Sie sollten die Injektionsstelle wechseln, wenn Sie feststellen, dass der Injektionsbereich rot oder wund ist.

Wie spritze ich mich selbst?

1.    Desinfizieren Sie die Haut mit einem Alkoholtupfer und nehmen Sie die Haut fest zwischen Daumen und Zeigefinger, ohne sie zu quetschen.

2.    Stechen Sie mit der Injektionsnadel unter die Hautoberfläche, wie es Ihnen Ihr Arzt oder Krankenpflegepersonal gezeigt hat.

3.    Ziehen Sie leicht am Kolben, um sicherzugehen, dass Sie nicht in ein Blutgefäß gestochen haben. Wenn dabei Blut in die Spritze gelangt, ziehen Sie die Injektionsnadel heraus und setzen Sie sie an einer anderen Stelle wieder an.

4.    Drücken Sie den Kolben langsam und gleichmäßig und halten Sie dabei immer die Hautpartie fest, bis die Fertigspritze leer ist.

5.    Entfernen Sie die Injektionsnadel und lassen Sie die Haut los.

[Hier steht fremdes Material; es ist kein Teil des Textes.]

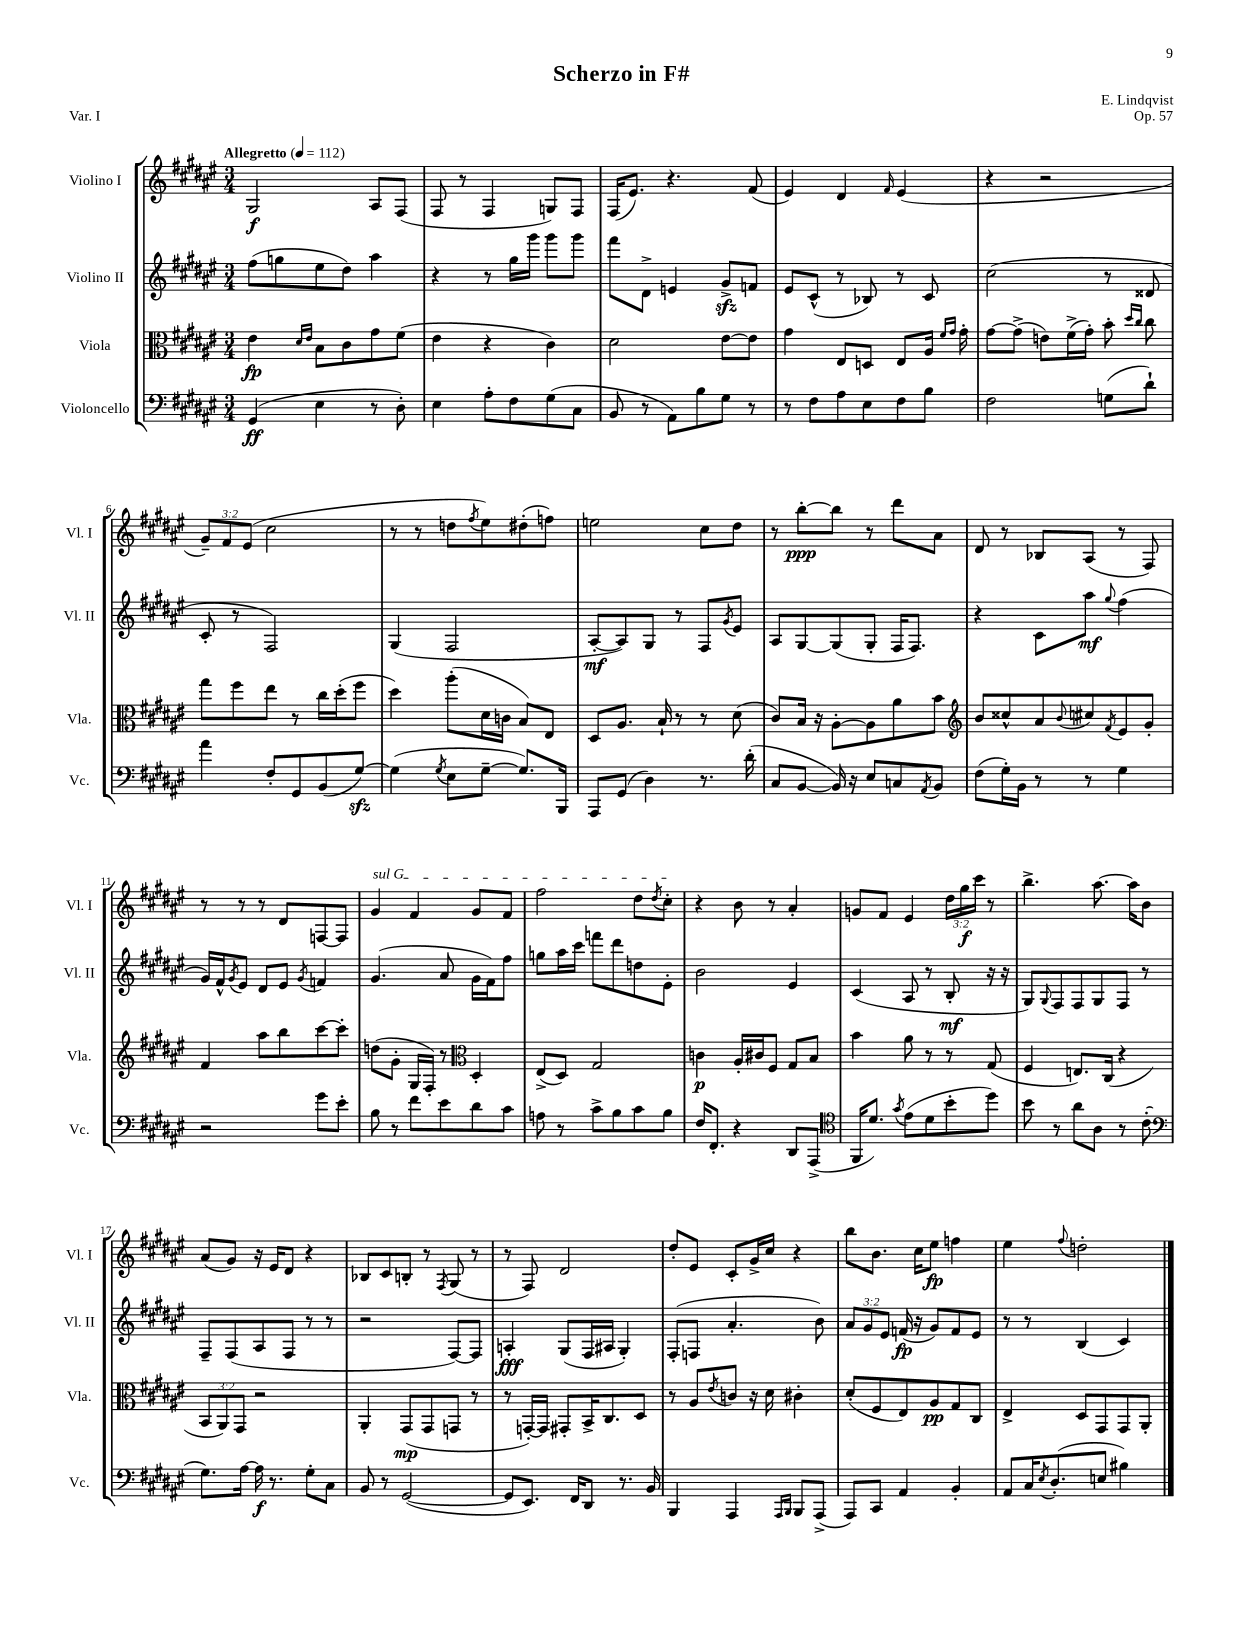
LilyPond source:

\header { title = "Scherzo in F#" composer = "E. Lindqvist" opus = "Op. 57" piece = "Var. I" }
<<
\new StaffGroup <<
\new Staff = "s0" \with { instrumentName = "Violino I" shortInstrumentName = "Vl. I" } {
    \clef treble \key fis \major \numericTimeSignature \time 3/4 \override Staff.TupletNumber.text = #tuplet-number::calc-fraction-text \tempo "Allegretto" 4 = 112
    gis2\f ais8 fis8( |
    fis8 r8 fis4 g8) fis8 |
    fis16( eis'8.) r4. fis'8( |
    eis'4) dis'4 \grace { fis'16 } eis'4( |
    r4 r2 |
    \tuplet 3/2 { gis'8--) fis'8 eis'8( } cis''2 |
    r8 r8 d''8 \acciaccatura { fis''8 } eis''8) dis''8-.( f''8) |
    e''2 cis''8 dis''8 |
    r8 b''8~-.\ppp b''8 r8 dis'''8 ais'8 |
    dis'8 r8 bes8 ais8( r8 fis8) |
    r8 r8 r8 dis'8 f8~ f8 |
    \once \override TextSpanner.bound-details.left.text = \markup { \italic "sul G" } gis'4\startTextSpan fis'4 gis'8 fis'8 |
    fis''2 dis''8 \acciaccatura { dis''8 } cis''8-.\stopTextSpan |
    r4 b'8 r8 ais'4-. |
    g'8 fis'8 eis'4 \tuplet 3/2 { dis''16 gis''16\f cis'''16 } r8 |
    b''4.-> ais''8.~ ais''16 b'8 |
    ais'8( gis'8) r16 eis'16 dis'8 r4 |
    bes8 cis'8 b8-. r8 \acciaccatura { fis8 } gis8( r8 |
    r8 fis8) dis'2 |
    dis''8-. eis'8 cis'8-. gis'16-> cis''16 r4 |
    b''8 b'8. cis''16 eis''8\fp f''4 |
    eis''4 \appoggiatura { fis''8 } d''2-. \bar "|." |
}
\new Staff = "s1" \with { instrumentName = "Violino II" shortInstrumentName = "Vl. II" } {
    \clef treble \key fis \major \numericTimeSignature \time 3/4 \override Staff.TupletNumber.text = #tuplet-number::calc-fraction-text
    fis''8( g''8 eis''8 dis''8) ais''4 |
    r4 r8 gis''16 gis'''16 gis'''8 gis'''8 |
    fis'''8 dis'8-> e'4 gis'8->\sfz f'8 |
    eis'8 cis'8-^( r8 bes8) r8 cis'8 |
    cis''2( r8 disis'8 |
    cis'8-. r8 fis2) |
    gis4( fis2 |
    ais8~-.\mf ais8) gis8 r8 fis8 \acciaccatura { gis'8 } eis'8 |
    ais8 gis8~ gis8( gis8-. fis16 fis8.) |
    r4 cis'8 ais''8\mf \appoggiatura { gis''8 } fis''4( |
    gis'16) fis'16-^ \acciaccatura { gis'8 } eis'8 dis'8 eis'8 \acciaccatura { gis'8 } f'4 |
    gis'4.( ais'8 gis'16 fis'16) fis''8 |
    g''8 ais''16 cis'''16 f'''8 dis'''8 d''8 eis'8-. |
    b'2 eis'4 |
    cis'4( ais8 r8 b8-.\mf r16 r16 |
    gis8) \appoggiatura { gis8 } fis8 fis8 gis8 fis8 r8 |
    fis8-- fis8( ais8 fis8 r8 r8 |
    r2 fis8~) fis8 |
    a4-.\fff gis8( fis16 ais16 gis4-.) |
    fis8-.( f8 ais'4.-. b'8) |
    \tuplet 3/2 { ais'8 gis'8 eis'8 } f'16\fp( r16 gis'8) f'8 eis'8 |
    r8 r8 b4( cis'4) \bar "|." |
}
\new Staff = "s2" \with { instrumentName = "Viola" shortInstrumentName = "Vla." } {
    \clef alto \key fis \major \numericTimeSignature \time 3/4 \override Staff.TupletNumber.text = #tuplet-number::calc-fraction-text
    eis'4\fp \grace { dis'16 eis'16 } b8 cis'8 gis'8 fis'8( |
    eis'4 r4 cis'4) |
    dis'2 eis'8~ eis'8 |
    gis'4 eis8 d8 eis8 ais16 \grace { fis'16 gis'16 } gis'16-. |
    gis'8~ gis'8->( e'8) fis'16->( gis'16-.) b'8-. \grace { dis''16 cis''16 } cis''8 |
    gis''8 fis''8 eis''8 r8 cis''16 dis''16-.( fis''8 |
    dis''4) ais''8-.( dis'16 c'16 b8) eis8 |
    dis8 ais8. b16-! r8 r8 dis'8( |
    cis'8) b16 r16 ais8~-. ais8 ais'8 b'8 |
    \clef treble b'8 cisis''8-^ ais'8 \appoggiatura { b'8 } cis''8 \acciaccatura { fis'8 } eis'8 gis'8-. |
    fis'4 ais''8 b''8 cis'''8~ cis'''8-. |
    d''8( gis'8-. gis16 fis16-.) r8 \clef alto dis4-. |
    eis8->( dis8) gis2 |
    c'4\p ais16-. cis'16 fis8 gis8 b8 |
    b'4 ais'8 r8 r8 gis8( |
    fis4 e8.) cis16( r4 |
    \tuplet 3/2 { b,8 ais,8) gis,8 } r2 |
    ais,4-. gis,8\mp( gis,8 g,8 r8 |
    r8 g,16~-.) g,16 gis,8-. b,16-> cis8. dis8 |
    r8 ais8 \acciaccatura { eis'8 } c'8 r16 dis'16 cis'4-. |
    dis'8-.( fis8 eis8) ais8\pp gis8 cis8 |
    eis4-> dis8 gis,8 gis,8 ais,8-. \bar "|." |
}
\new Staff = "s3" \with { instrumentName = "Violoncello" shortInstrumentName = "Vc." } {
    \clef bass \key fis \major \numericTimeSignature \time 3/4
    gis,4\ff( eis4 r8 dis8-.) |
    eis4 ais8-. fis8 gis8( cis8 |
    b,8 r8 ais,8) b8 gis8 r8 |
    r8 fis8 ais8 eis8 fis8 b8 |
    fis2 g8( dis'8-!) |
    ais'4 fis8-. gis,8 b,8( gis8~\sfz) |
    gis4( \acciaccatura { gis8 } eis8 gis8~-- gis8.) b,,16 |
    ais,,8 gis,8( dis4) r8. dis'16-.( |
    cis8 b,8~ b,16) r16 eis8 c8 \acciaccatura { ais,8 } b,8 |
    fis8( gis16-.) b,16 r8 r8 gis4 |
    r2 gis'8 eis'8-. |
    b8 r8 fis'8 eis'8 dis'8 cis'8 |
    a8 r8 cis'8-> b8 cis'8 b8 |
    fis16 fis,8.-. r4 dis,8 ais,,8->( |
    \clef tenor fis,16 dis'8.) \acciaccatura { gis'8 } eis'8( dis'8 b'8-. dis''8) |
    b'8 r8 ais'8 ais8 r8 cis'8-.( |
    \clef bass gis8.) ais16~ ais16\f r8. gis8-. cis8 |
    b,8 r8 gis,2~( |
    gis,8 eis,8.) fis,16 dis,8 r8. b,16 |
    b,,4 ais,,4 \grace { ais,,16 b,,16 } b,,8 ais,,8->( |
    ais,,8) cis,8 ais,4 b,4-. |
    ais,8 cis16 \acciaccatura { eis8 } dis8.-.( e8 bis4) \bar "|." |
}
>>
>>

6.    Wenn Sie einen Blutfleck bemerken, können Sie diesen mit einem Wattebausch oder einem Papiertuch abtupfen. Bitte reiben Sie die Injektionsstelle nicht. Falls erforderlich, können Sie die Injektionsstelle mit einem Pflaster abdecken.

7.    Verwenden Sie jede Spritze nur für eine Injektion. Sie dürfen kein Neupogen verwenden, das in der Spritze zurückgeblieben ist.

Bitte beachten Sie: Sollten Sie Probleme haben, scheuen Sie sich nicht, Ihren Arzt oder Ihr

Krankenpflegepersonal um Hilfe und Rat zu bitten.

Entsorgung gebrauchter Spritzen

•    Stecken Sie die Kappe nicht wieder auf gebrauchte Injektionsnadeln, da Sie sich dabei versehentlich selbst stechen können.

•    Bewahren Sie gebrauchte Spritzen für Kinder unzugänglich auf.

•    Entsorgen Sie die gebrauchten Spritzen niemals über den normalen Hausmüll. Ihr Apotheker wird Ihnen sagen können, wie Sie gebrauchte oder nicht mehr benötigte Spritzen entsorgen können.

Örtlicher Vertreter des Pharmazeutischen Unternehmers:

Amgen GmbH Hanauer Straße 1 80992 München

Telefon 089/149096-0 Telefax 089/149096-2000


Die folgenden Informationen sind für Ärzte bzw. medizinisches Fachpersonal bestimmt:

Falls Neupogen als Konzentrat zur Herstellung einer Infusionslösung angewendet wird, sollte Neupogen in 20 ml einer 5%igen Glucose-Lösung verdünnt werden. Bitte beachten Sie die Fachinformation für weitere Hinweise.